** RECORDS PROVIDED **
Content starts

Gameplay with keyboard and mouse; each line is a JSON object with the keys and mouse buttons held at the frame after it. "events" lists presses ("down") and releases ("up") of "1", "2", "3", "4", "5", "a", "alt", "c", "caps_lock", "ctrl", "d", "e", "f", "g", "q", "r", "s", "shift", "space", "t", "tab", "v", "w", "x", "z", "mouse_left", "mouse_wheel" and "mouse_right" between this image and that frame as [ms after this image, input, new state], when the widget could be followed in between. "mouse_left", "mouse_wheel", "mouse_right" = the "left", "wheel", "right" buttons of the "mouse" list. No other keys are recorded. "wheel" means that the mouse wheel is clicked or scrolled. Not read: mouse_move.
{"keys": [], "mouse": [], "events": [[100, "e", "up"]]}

Content ends
Content starts

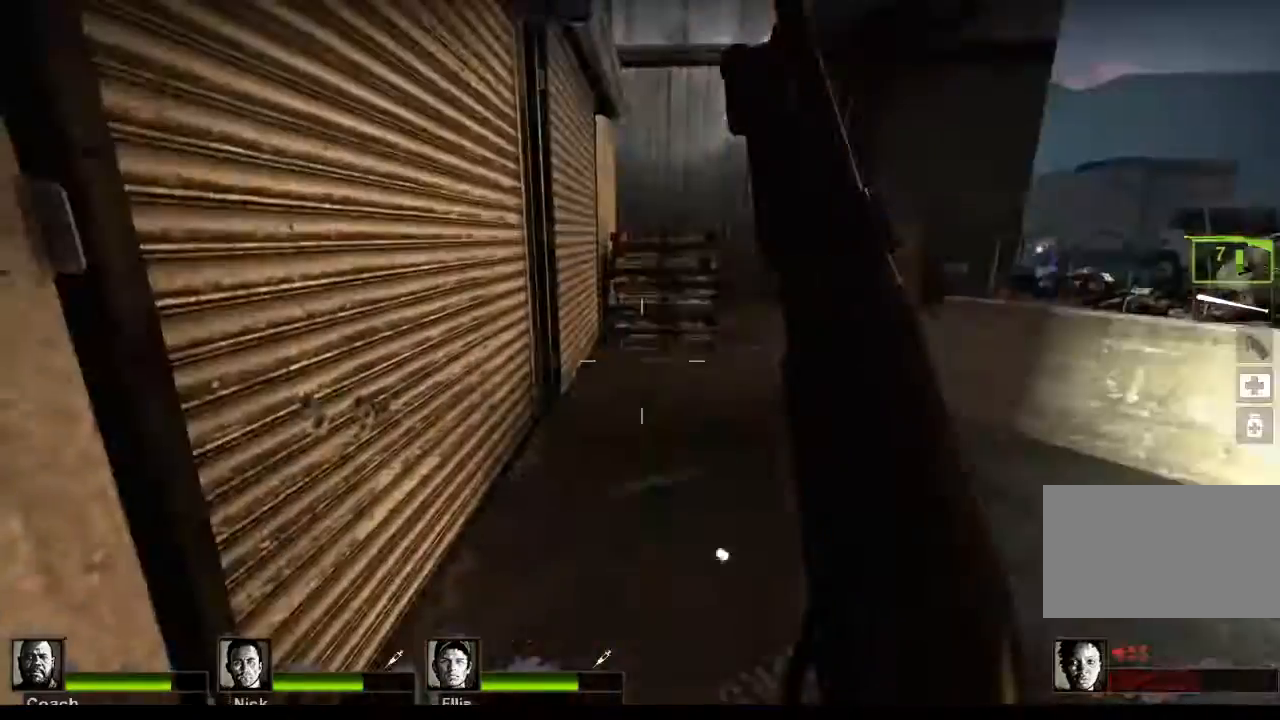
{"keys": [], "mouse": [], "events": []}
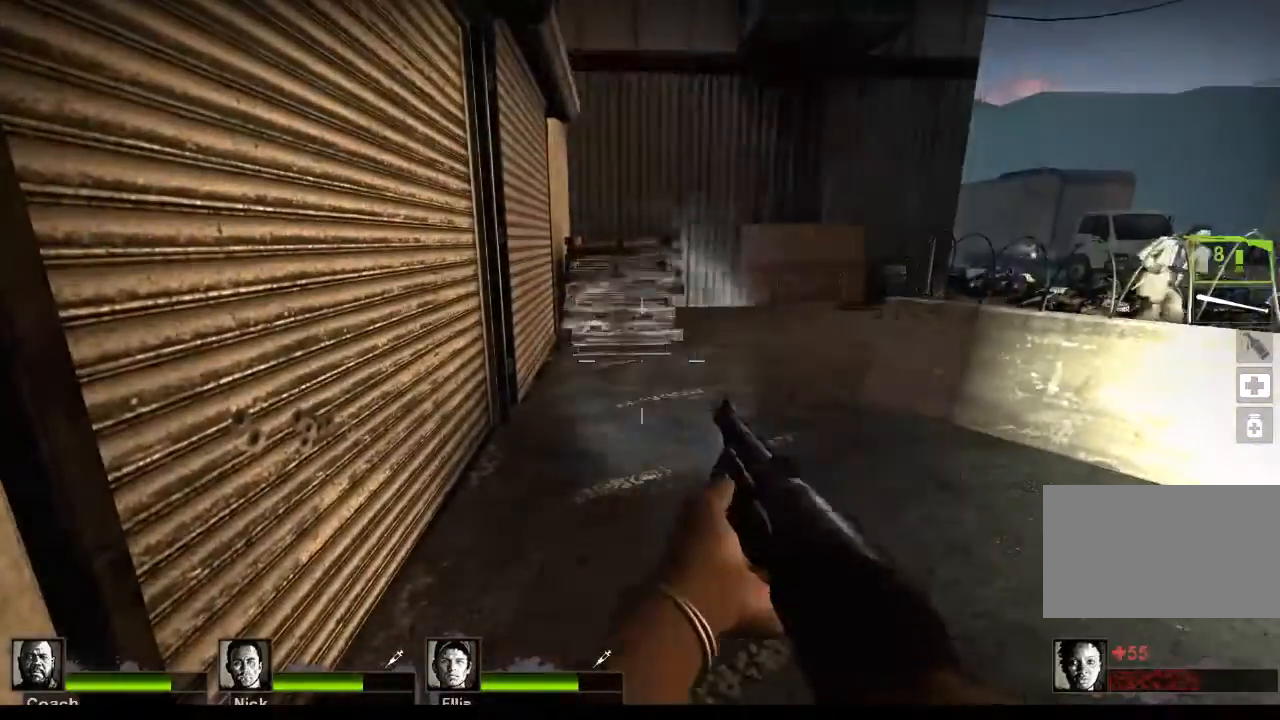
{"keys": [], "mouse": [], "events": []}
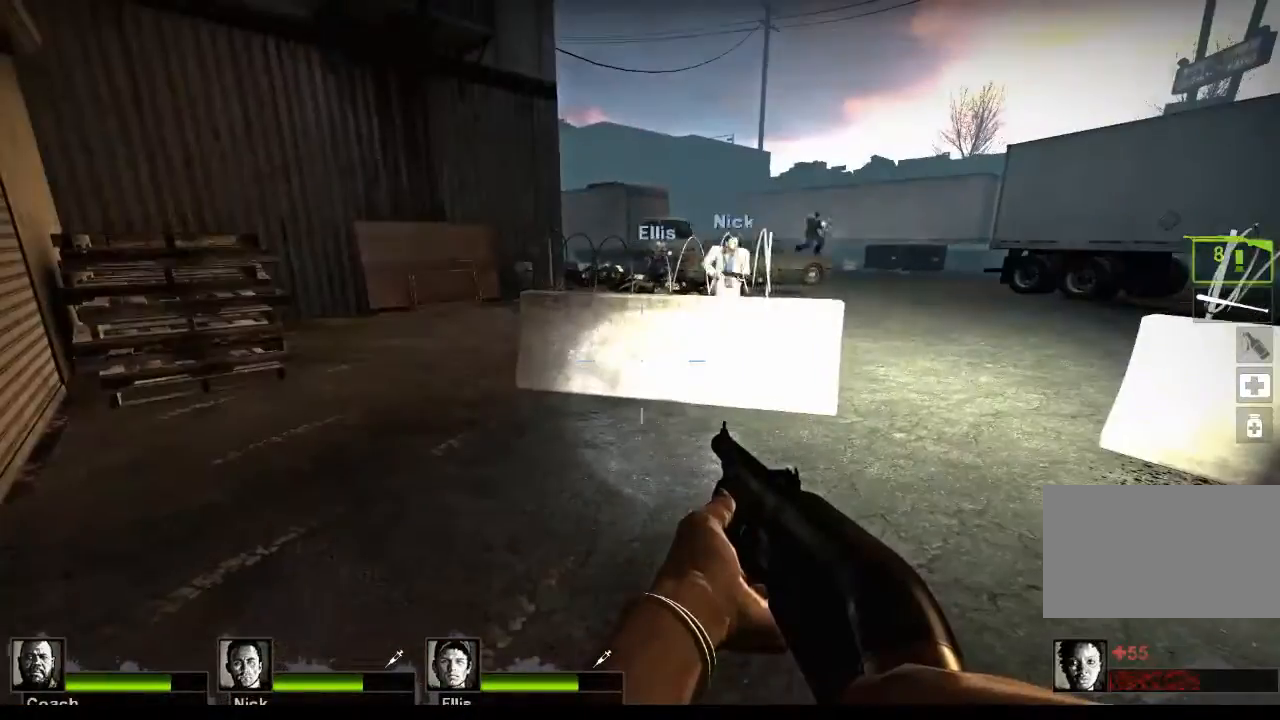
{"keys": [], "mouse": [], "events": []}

Content ends
Content starts

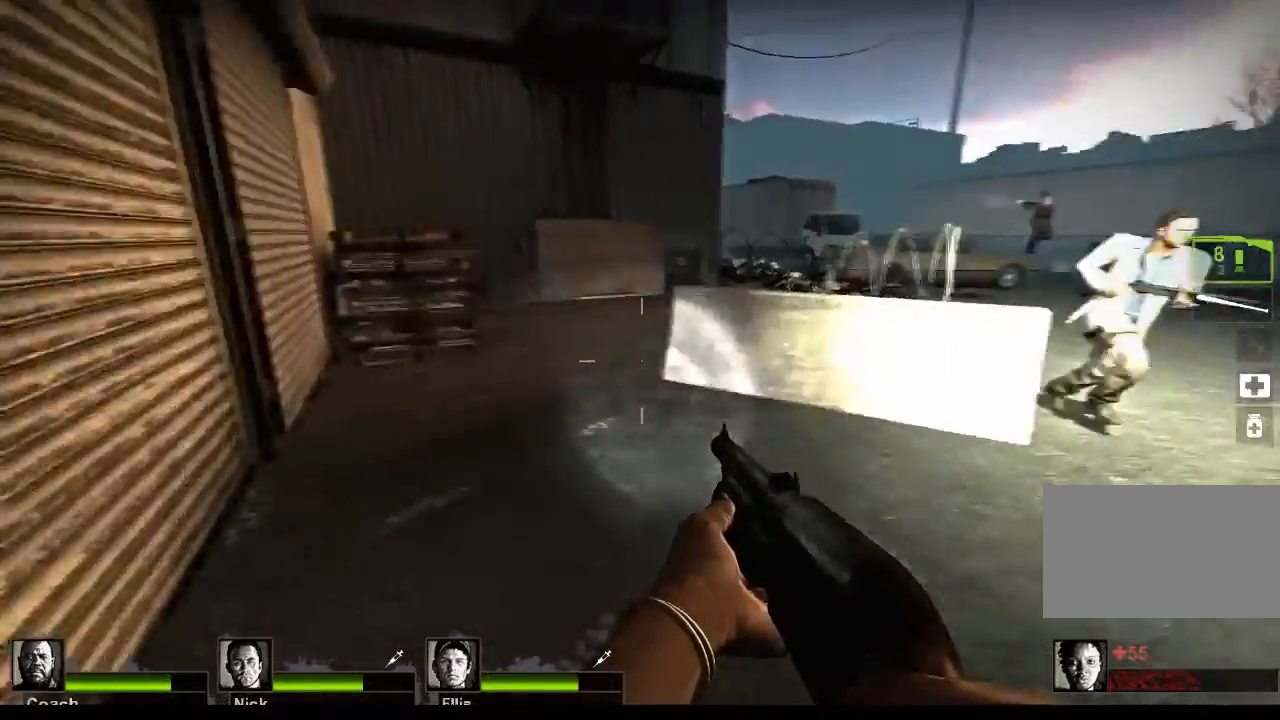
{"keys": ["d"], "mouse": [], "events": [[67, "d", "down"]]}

Content ends

** WORK ITEM **
From the listing above, work out the number of lines that contain "down" and give only that.

** WRITTEN SOLUTION **
2